【书香书城】Prophetic urban plan from 1946 published as book
来源: 2014-07-01 16:24:00 点击:1853

转引自GHINA DAILY

 June 28, Saturday | By Michelle Qiao | Newspaper Edition


A 1946 urban master plan for Shanghai that made a host of accurate predictions about the city’s future, most notably its population boom, has been reproduced in book form.
“The Great Shanghai Plan” was created by the municipal government of the day as a guideline for the city’s reconstruction after World War II. It addressed typical problems such as a rapidly growing population, the huge influx of immigrants and outdated transport network.
Though never executed, the Shanghai Urban Planning and Design Research Institute yesterday published the work as a two-book set.
The plan is filled with far-sighted predictions, including elevated highways and a deepwater harbor for the city, a free-trade zone and even a light rail system.

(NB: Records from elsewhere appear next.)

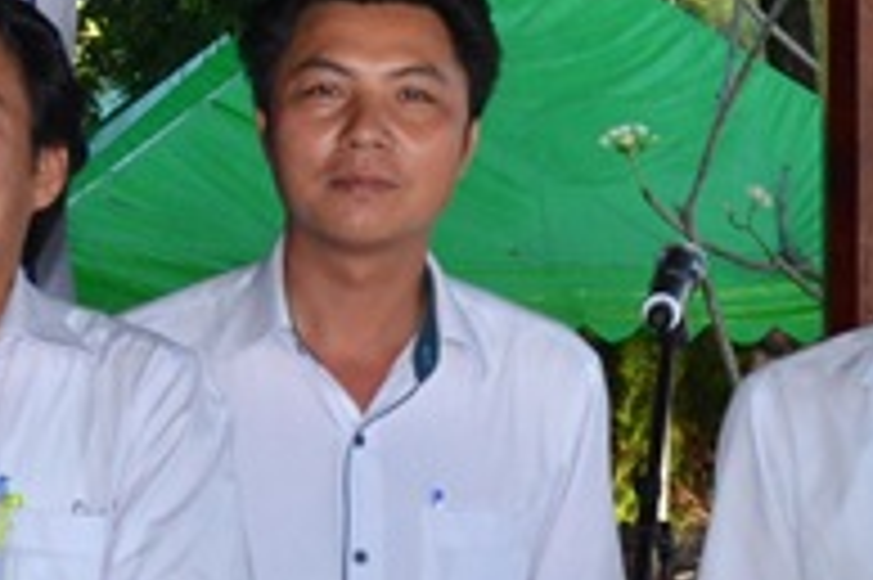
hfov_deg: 10.6
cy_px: 196
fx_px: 4603
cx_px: -176
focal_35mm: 190
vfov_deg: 7.2
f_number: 6.3
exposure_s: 1/125
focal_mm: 24
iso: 400
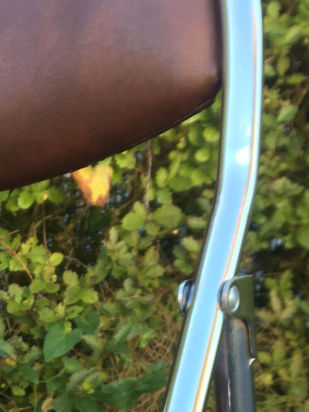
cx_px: -65
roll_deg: +3.6
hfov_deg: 17.0
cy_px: 486
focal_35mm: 83
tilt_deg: -16.0
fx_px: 988
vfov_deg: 21.9
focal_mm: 4.15
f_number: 2.2
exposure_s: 1/100
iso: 32
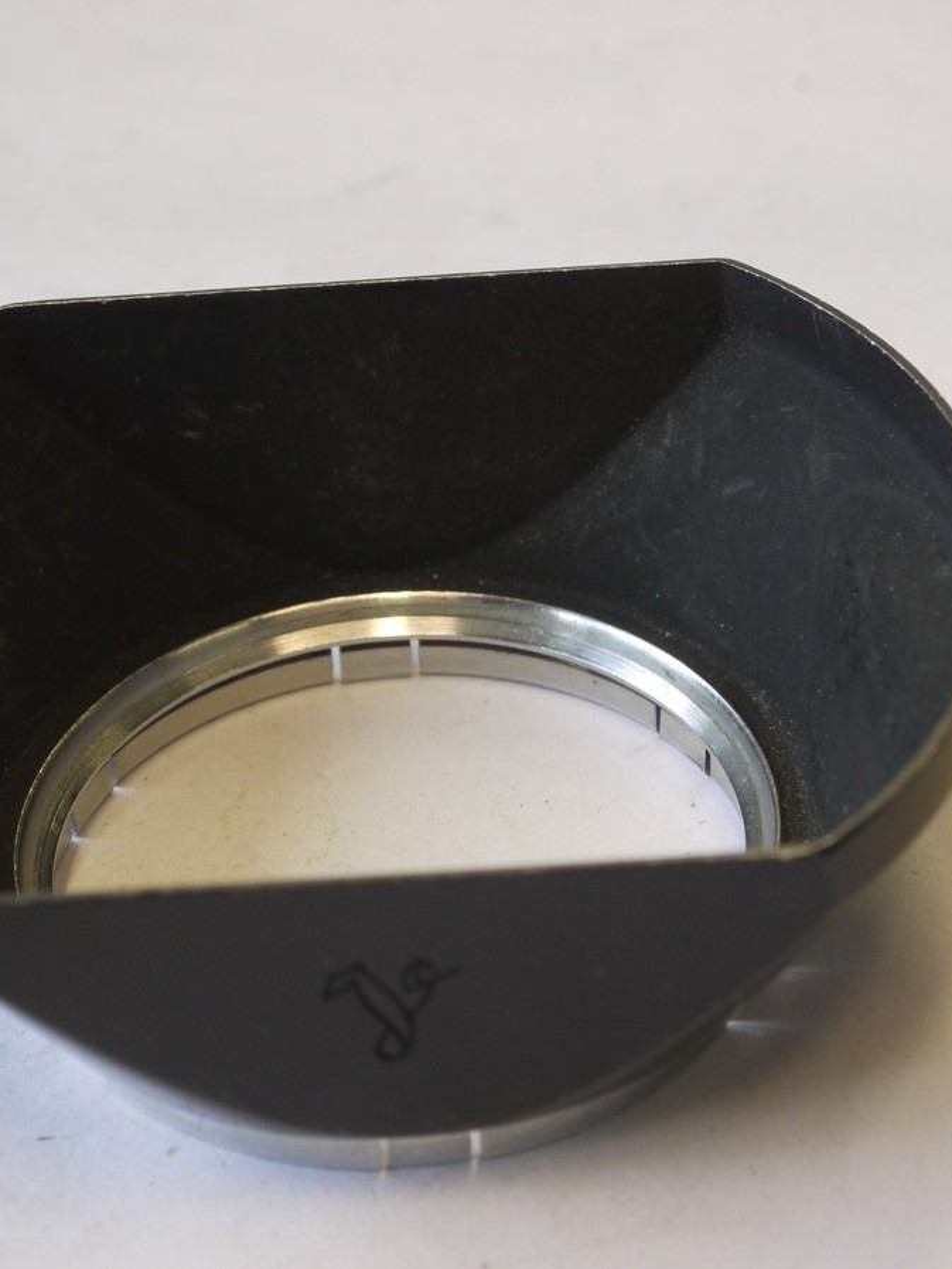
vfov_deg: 18.4
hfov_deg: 13.8
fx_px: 3923
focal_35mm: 107
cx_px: 475
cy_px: 635
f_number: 9
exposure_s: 1/25
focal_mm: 40
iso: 400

But undoubtedly its most accurate prediction is that Shanghai’s population would grow from about 4 million in 1946 to 15 million in 1996.

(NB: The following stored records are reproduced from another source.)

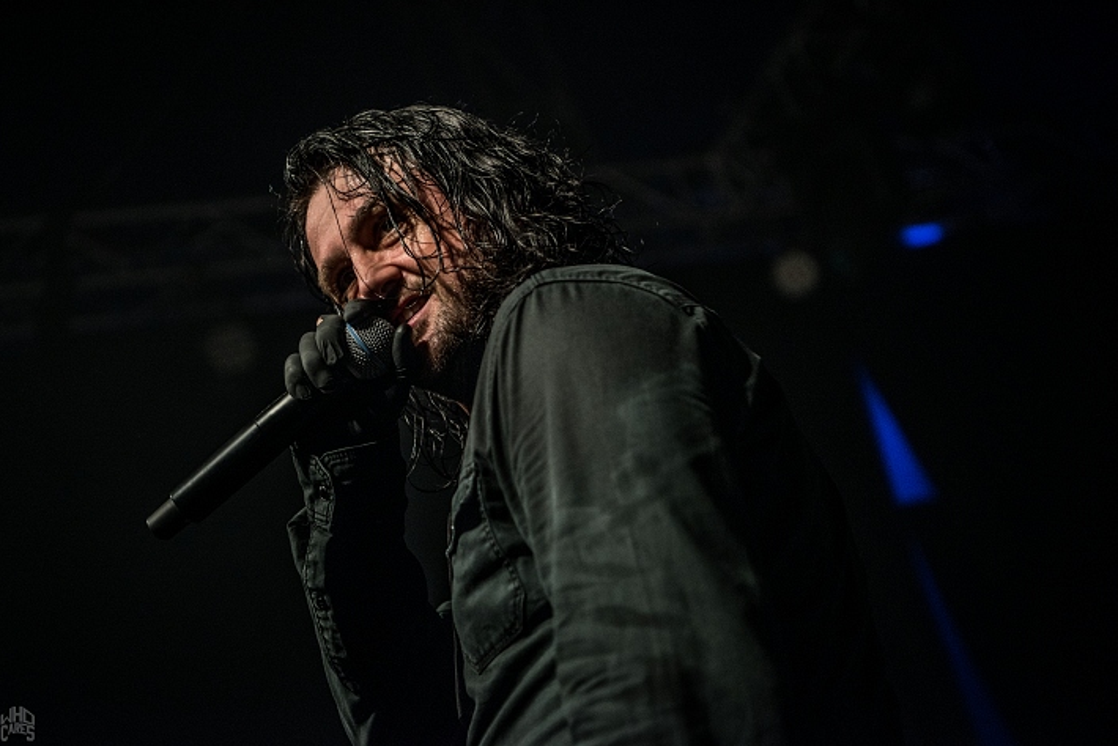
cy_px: 377
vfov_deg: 19.2
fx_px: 2206
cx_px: 556
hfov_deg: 28.4
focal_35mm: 71
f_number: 2.8
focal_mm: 70
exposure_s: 1/200
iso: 800
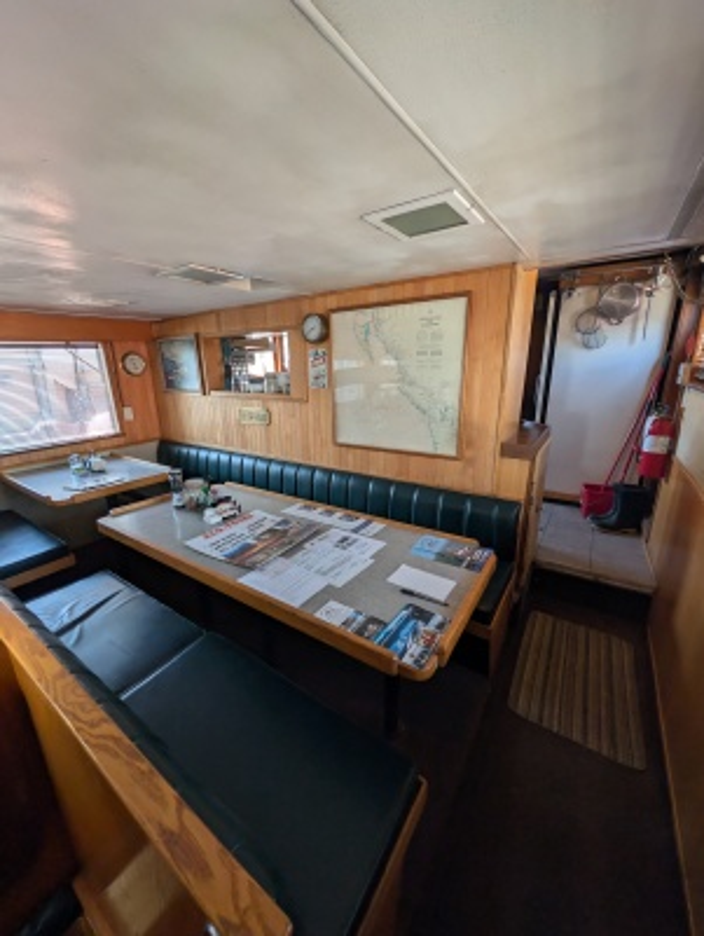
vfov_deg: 110.5
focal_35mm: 12
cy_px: 468
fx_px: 325
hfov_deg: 94.6
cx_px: 352
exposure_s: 1/120
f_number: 1.7
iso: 77
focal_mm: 2.02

“The forecast was almost spot on,” Zhang Yuxing, head of the institute, said yesterday.
“I’ve read the plan four times and found it packed with wisdom,” he said.
To cope with the population explosion, the document suggested the city government control density, move factories to the suburbs and reduce commuting distances.

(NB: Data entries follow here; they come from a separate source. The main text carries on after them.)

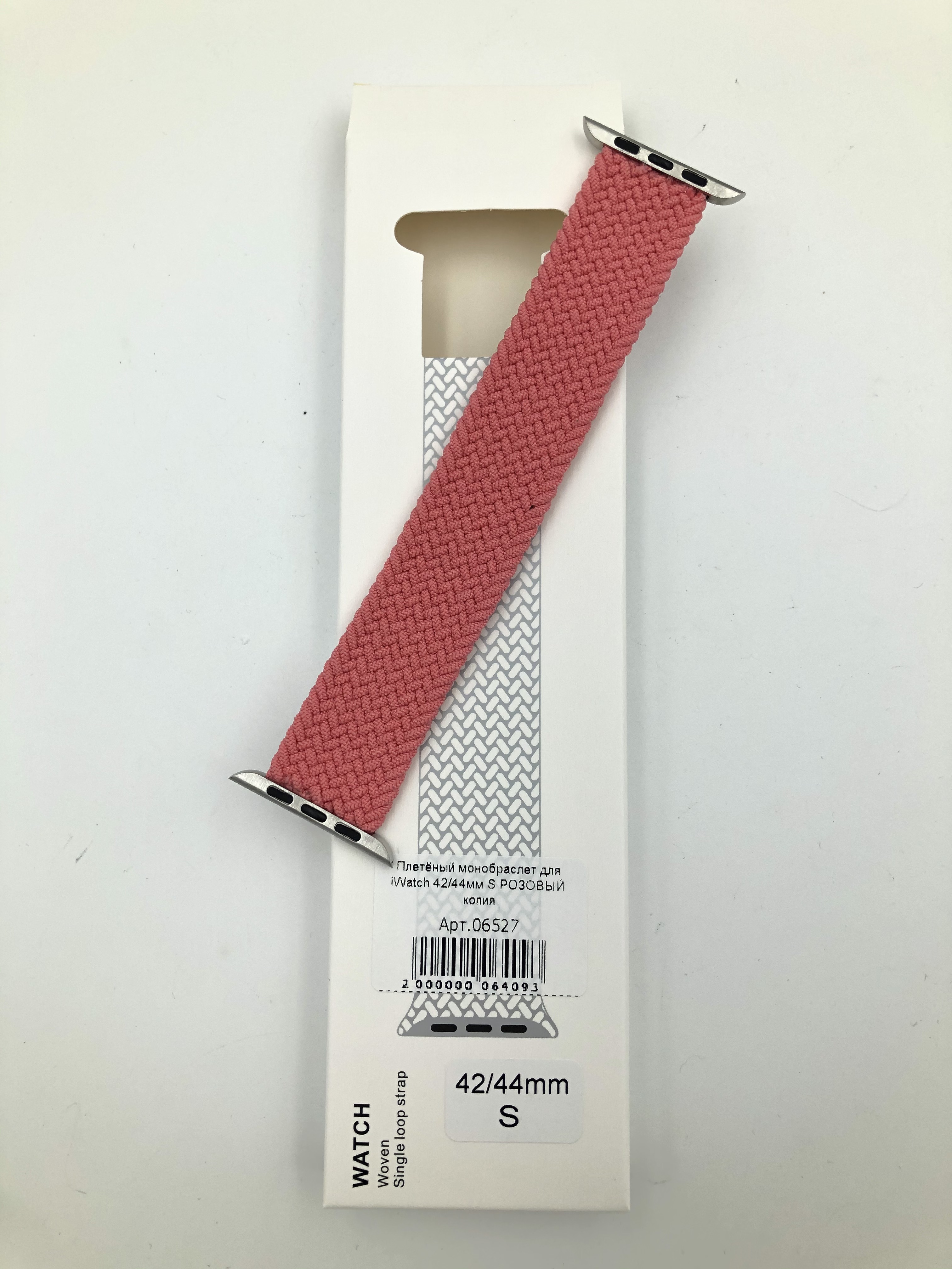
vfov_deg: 63.4
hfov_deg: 49.7
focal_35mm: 28
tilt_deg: -85.1
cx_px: 476
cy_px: 634
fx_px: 1027
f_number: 1.8
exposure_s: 1/738
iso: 20
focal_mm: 3.99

The ideas behind the plan “mirror modern thinking in so many ways,” Zhang said.
“The grading of roads, improving people’s quality of life and establishing greenbelts around the city are all emphasized, and these are still popular ideas today,” he said.
The document, which drew from the 1944 London Plan and urban planning practices used in New York, is widely regarded as the first modern master plan for a Chinese city.
“Though the war had just ended, the plan imported the newest Western ideas and theories, such as organic decentralization, satellite cities, neighborhood units and regional planning,” said Tongji University Professor Zheng Shiling.
“Authorities in Shanghai recently began working on the 2040 master plan and I think the 1946 version would be an excellent reference,” he said.
Now almost 70 years old, the plan was drawn up by a committee of eight Chinese and foreign planners over a period of four years. Appropriately, its transformation into two editions also took four years to complete.
The two thread-bound books — one each in traditional and simplified Chinese characters — are available as a set for 960 yuan (US$154.32).